Sugar cane looks like bamboo because they have stems with nodes, or rings of root buds. The stalks are encased with long leaves and a leaf bud. It is easy to grow and can be eaten raw or the cab be boiled. Commercial sugar comes from sugar cane. You can usually find sugar cane in Latin markets. For an effective display, plant a few stalks in a window planter. In the United States, sugar cane production is mainly in Hawaii and the southern states. The best climate for the sugar-cane is that of tropical or sub-tropical regions. Although sometimes grown in South Carolina, Tennessee, and Kentucky, it cannot be depended upon as a crop farther north than Louisiana. The principal varieties of the plant are the Creole, called also Malabar, the Otaheite, and the Batavian. The plants are, in our Southern States, put in between January and March; October is the season for gathering the crop. At that time the slips or cuttings are selected for setting out, as the cane is never grown from seed. On general principles we venture to suggest that final deterioration is probable in any plant which is never renewed from seed.

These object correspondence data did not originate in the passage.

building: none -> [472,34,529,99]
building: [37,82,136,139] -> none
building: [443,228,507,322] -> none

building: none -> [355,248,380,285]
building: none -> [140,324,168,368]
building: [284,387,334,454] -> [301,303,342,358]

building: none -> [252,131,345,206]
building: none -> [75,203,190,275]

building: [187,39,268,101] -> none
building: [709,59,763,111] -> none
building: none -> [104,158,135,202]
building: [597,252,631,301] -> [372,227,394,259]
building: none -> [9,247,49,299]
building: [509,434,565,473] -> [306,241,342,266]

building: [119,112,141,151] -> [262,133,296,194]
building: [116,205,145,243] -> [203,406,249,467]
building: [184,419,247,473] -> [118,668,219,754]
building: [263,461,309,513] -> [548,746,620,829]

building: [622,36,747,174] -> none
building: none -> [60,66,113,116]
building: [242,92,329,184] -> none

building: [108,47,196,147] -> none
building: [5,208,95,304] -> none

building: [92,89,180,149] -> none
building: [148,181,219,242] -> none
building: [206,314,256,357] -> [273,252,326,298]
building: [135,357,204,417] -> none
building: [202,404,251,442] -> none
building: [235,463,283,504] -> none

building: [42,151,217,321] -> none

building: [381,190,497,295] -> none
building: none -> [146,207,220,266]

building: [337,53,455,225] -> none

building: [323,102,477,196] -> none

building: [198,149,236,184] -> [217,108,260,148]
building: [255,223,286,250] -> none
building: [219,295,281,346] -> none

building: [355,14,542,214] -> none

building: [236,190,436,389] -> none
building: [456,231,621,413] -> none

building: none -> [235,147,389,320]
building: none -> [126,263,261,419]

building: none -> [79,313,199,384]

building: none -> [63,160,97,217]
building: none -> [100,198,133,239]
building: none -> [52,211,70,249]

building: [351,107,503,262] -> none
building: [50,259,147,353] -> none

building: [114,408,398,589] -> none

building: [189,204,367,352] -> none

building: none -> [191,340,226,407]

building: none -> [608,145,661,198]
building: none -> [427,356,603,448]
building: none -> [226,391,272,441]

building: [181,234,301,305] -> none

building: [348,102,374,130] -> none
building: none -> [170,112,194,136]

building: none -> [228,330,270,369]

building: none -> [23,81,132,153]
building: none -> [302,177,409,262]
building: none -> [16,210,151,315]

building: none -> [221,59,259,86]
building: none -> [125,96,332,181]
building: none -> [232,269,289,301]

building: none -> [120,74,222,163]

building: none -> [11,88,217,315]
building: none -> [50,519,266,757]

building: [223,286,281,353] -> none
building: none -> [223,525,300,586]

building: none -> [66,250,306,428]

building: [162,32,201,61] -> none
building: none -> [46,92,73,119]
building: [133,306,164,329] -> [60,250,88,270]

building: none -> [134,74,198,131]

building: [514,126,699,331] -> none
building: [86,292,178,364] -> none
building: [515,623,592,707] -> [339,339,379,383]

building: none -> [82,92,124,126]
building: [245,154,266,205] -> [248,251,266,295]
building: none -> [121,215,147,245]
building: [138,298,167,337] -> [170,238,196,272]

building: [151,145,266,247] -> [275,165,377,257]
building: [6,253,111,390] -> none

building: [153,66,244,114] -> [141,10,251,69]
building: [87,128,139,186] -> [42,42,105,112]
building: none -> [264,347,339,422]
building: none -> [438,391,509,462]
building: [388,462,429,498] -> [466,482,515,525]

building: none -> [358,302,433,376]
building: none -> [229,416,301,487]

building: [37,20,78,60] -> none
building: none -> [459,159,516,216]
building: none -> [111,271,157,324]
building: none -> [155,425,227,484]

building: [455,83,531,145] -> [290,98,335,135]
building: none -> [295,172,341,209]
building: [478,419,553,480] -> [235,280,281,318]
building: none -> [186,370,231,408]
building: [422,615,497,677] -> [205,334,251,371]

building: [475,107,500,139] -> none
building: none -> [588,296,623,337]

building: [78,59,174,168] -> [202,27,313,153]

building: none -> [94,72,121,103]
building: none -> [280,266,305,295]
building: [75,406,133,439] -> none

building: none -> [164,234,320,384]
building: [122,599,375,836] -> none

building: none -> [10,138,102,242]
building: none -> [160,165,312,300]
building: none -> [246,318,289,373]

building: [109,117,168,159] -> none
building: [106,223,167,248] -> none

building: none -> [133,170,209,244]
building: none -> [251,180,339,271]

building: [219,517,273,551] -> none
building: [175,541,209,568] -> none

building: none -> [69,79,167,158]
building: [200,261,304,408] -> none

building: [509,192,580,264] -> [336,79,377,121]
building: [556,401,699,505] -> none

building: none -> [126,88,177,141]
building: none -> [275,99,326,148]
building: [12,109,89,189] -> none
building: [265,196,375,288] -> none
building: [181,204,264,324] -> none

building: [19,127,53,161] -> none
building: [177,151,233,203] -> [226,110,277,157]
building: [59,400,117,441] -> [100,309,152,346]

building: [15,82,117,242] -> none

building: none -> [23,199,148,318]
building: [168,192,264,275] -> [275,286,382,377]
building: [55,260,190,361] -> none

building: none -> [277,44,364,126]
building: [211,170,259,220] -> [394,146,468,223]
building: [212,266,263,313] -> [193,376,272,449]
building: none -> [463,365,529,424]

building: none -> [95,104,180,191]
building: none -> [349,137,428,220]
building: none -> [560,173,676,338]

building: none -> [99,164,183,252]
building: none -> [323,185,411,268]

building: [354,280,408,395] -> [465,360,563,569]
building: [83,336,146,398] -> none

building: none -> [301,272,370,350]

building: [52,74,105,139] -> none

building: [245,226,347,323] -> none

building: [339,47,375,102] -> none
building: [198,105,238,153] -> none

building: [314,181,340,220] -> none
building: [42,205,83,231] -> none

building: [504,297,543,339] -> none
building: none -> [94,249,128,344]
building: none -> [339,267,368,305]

For planting, after breaking up the land, furrows are run four, six or eight feet apart; in these the slips, each having several joints, are laid, from two to five feet apart, and covered not very deeply. The spaces between the rows are ploughed or hoed well. In Louisiana three crops will successively follow from a single planting; in the West Indies one laying will last from ten to twenty years. The yield of sugar to the acre is from 500 to 5000 or more lbs. to the acre; never more than 2000 in this country. When ripe the canes are cut down close to the ground and stripped of the leaves, which are left to shelter the roots through the winter. This trash is now and then burned or ploughed under. The lowest part of the cane is richest in sugar. All parts of the plant make good fodder.

As soon as cut the canes should be taken to the mill, before fermentation sets in. There are many kinds of mills in use, from the simplest to the most powerful steam apparatus. In them all the canes are crushed repeatedly, so that the juice runs out below; but a great deal of sugar yet remains in the bagasse. The crude syrup contains various impurities, and should be at once strained through copper or iron wire into the clarifying vessels. Then it is boiled for concentration, lime being added in just sufficient quantity to neutralize the free acid, which is known by its no longer reddening litmus paper. The heat used should not be more than is necessary for boiling. In about twenty-four hours crystalization begins. The molasses is then drained out from hogsheads bored at the bottom. This process requires from three to six weeks before it is fit for shipping, but it continues to deposit or drip molasses for some time afterwards. Refining or whitening the sugar is performed in various ways, the most useful agent for the purpose being animal charcoal or bone-black.